About half of all transmission happens when people are asymptomatic and a Cambridge University study at Addenbrooke’s Hospital found three per cent of staff were carrying the virus without knowing it.

Testing a million front-line NHS staff every week would alone need more than 140,000 tests a day so it has never been more critical to ramp up our testing capacity.

There are other changes we will also need to consider.
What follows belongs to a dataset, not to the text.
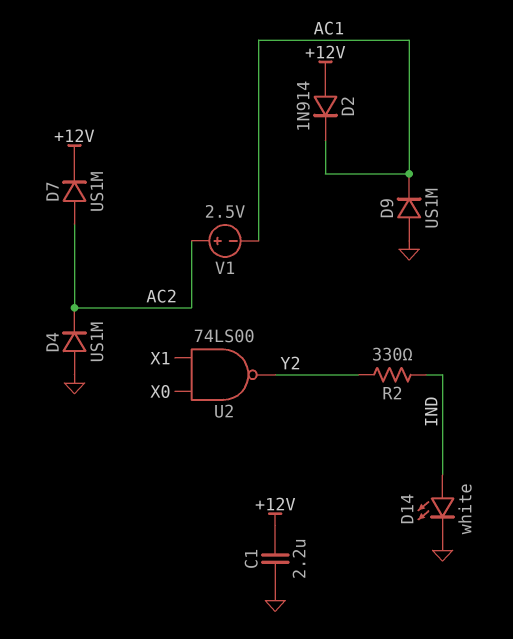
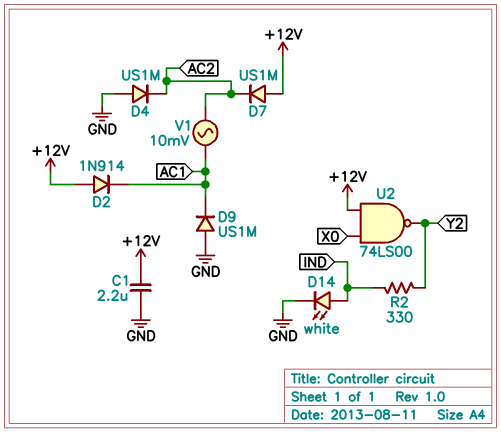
D7: diode US1M (A AC2, K +12V) -> diode US1M (A +12V, K AC2)
U2: NAND 74LS00 (in X0, in X1, out Y2) -> NAND 74LS00 (in +12V, in X0, out Y2)
V1: 2.5V (plus AC2, minus AC1) -> AC 10mV (AC1, AC2)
A&E attendance for March was 29 per cent lower than a year ago.

But do we want people to go back to A&Es in the same numbers as before if it risks spreading the infection in a crowded waiting room?

We will need to look at innovative ways to control the flow of patients into emergency departments to keep them safe.

The aim in all of this will be to offer patients ‘clean services’ where they can be confident a visit to hospital will not lead to an unintended infection.

At the same time we have learned many new things that will permanently change practice even when the virus is finally behind us.

Every day the NHS is now carrying out 6,000 video appointments – prior to the crisis it was just 200. This is a brilliant innovation, meaning frail patients are not having to travel – and doctors who might have left the service can now work from home.

But none of these changes will have the impact we need if one final change is not fully grasped by the nettle: to understand and deal with the extreme mental pressure that front-line staff in hospitals and care homes have been experiencing over the past few months.

That needs to be addressed not just with practical measures such as adequate PPE, but also with enhanced mental-health support for those suffering from the Covid version of PTSD.

We owe our brave front line staff no less.